To initiate the transfer of your SSY account from a post office, you will have to fill out and submit the transfer request form with the Post Master of the India Post Office where your account is currently located. Similar transfer forms are available online as well as offline in case you want to transfer the deposit from one designated bank branch to another.
Similar Blog: Kanyashree Prakalpa Yojana
Sukanya Samriddhi Yojana Calculator
The benefit of any investment can only be determined based on how much the investment grows over time. The following is a sample calculation showing the high returns you can get by making contributions to the Sukanya Samriddhi Yojana.
Let’s assume the following:
The girl child is born in 2020 and the parents start the SSY account for her in the same year. The account will finally mature after 21 years where the girl child will get the complete maturity amount.
- Annual investments = Rs. 1 lakh
- Investment Period = 15 years
- Total amount invested at the end of 15 years = Rs. 15 lakh
- Interest rate for 1 year= 7.6%
- Interest at the end of 21 years= Rs. 3,10,454.12
- Maturity Value at the end of 21 years= Rs. 43,95,380.96
The table below shows the amortization schedule of the Sukanya Samriddhi Yojana.
|Financial Year||Deposit Amount (in Rs.)||Interest Earned (in Rs.)||Year-end Balance (in Rs.)|
Sukanya Samriddhi Yojana (SSY) Interest Rates: Historical
|Time Period||Interest Rate (% annually)|
|April to June (Q1 FY 2021-22)||7.6|
|Jan to March 2021 (Q4 FY 2020-21)||7.6|
|Oct to Dec 2020 (Q3 FY 2020-21)||7.6|
|Jul to Sep 2020 (Q2 FY 2020-21)||7.6|
|Apr to Jun 2020 (Q1 FY 2020-21)||7.6|
|Jan to March (Q4 FY 2019-20)||8.4|
|Oct to Dec 2019 (Q3 FY 2019-20)||8.4|
|Jul to Sep 2019 (Q2 FY 2019-20)||8.4|
|Apr to Jun 2019 (Q1 FY 2019-20)||8.5|
|Jan to March 2019 (Q4 FY 2018-19)||8.5|
|Oct to Dec 2018 (Q3 FY 2018-19)||8.5|
|Jul to Sep 2018 (Q2 FY 2018-19)||8.1|
|Apr to Jun 2018 (Q1 FY 2018-19)||8.1|
|Jan to March 2018 (Q4 FY 2017-18)||8.1|
|Oct to Dec 2017 (Q3 FY 2017-18)||8.3|
|Jul to Sep 2017 (Q2 FY 2017-18)||8.3|
|Apr to Jun 2017 (Q1 FY 2017-18)||8.4|
Can I take a loan against the balance in the SSY account?
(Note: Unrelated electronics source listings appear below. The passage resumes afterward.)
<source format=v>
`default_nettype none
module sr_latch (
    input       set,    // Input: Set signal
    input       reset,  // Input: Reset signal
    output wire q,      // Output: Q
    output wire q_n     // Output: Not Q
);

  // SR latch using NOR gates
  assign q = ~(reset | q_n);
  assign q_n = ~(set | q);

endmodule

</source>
No. The facility of loan against SSY account balance is not currently available. You can avail the option of loan against PPF instead.
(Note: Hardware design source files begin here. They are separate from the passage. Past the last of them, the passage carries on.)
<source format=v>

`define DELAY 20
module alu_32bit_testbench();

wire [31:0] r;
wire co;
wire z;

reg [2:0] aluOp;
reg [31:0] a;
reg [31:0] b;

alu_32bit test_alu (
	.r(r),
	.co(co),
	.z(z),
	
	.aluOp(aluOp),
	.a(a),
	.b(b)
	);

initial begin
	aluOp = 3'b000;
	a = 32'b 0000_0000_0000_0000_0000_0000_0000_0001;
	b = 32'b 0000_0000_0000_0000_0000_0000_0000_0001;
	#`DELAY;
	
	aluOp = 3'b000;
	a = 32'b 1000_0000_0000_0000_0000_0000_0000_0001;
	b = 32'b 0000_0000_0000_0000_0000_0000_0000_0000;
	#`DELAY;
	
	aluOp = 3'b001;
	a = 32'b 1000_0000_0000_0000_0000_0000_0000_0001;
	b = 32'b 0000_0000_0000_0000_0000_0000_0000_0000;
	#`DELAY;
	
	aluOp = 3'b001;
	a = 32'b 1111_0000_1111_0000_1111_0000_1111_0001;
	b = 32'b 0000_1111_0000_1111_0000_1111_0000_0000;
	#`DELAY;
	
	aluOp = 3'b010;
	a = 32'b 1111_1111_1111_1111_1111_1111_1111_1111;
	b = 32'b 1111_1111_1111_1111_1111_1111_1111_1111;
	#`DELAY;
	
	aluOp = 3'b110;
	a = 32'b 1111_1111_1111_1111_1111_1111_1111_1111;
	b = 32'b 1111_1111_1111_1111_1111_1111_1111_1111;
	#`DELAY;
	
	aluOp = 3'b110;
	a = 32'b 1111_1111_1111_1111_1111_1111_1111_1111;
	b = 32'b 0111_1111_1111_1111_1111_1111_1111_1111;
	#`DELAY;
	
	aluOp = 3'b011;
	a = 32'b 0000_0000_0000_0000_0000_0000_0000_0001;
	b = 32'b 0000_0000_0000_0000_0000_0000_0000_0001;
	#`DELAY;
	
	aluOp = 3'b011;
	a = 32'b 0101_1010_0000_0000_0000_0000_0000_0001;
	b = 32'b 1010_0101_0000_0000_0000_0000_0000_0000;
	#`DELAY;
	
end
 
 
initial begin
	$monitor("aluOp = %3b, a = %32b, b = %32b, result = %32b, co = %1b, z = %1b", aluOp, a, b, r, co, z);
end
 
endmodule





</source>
Is premature closure of the Sukanya Samriddhi Yojana Account allowed?
Yes. Premature closure of the Sukanya account is allowed in certain cases. This may include compassionate grounds due to terminal illness, the unexpected demise of the primary account holder, etc. However, the decision to allow such closure is on a case by case basis.
Can I continue investing in SSY if my daughter and I move to another country?
The SSY account will have to be closed if the girl child becomes an NRI or loses her Indian citizenship.
What is the penalty if I miss my SSY account minimum annual payment?
There will be a penalty of Rs. 50 if the minimum amount of Rs. 250 is not deposited in the account during a financial year.
Is there tax on SSY account interest?
No. SSY is a completely exempt (EEE) investment hence the principal amount invested, the interest earned as well as the maturity amount are all tax-exempt.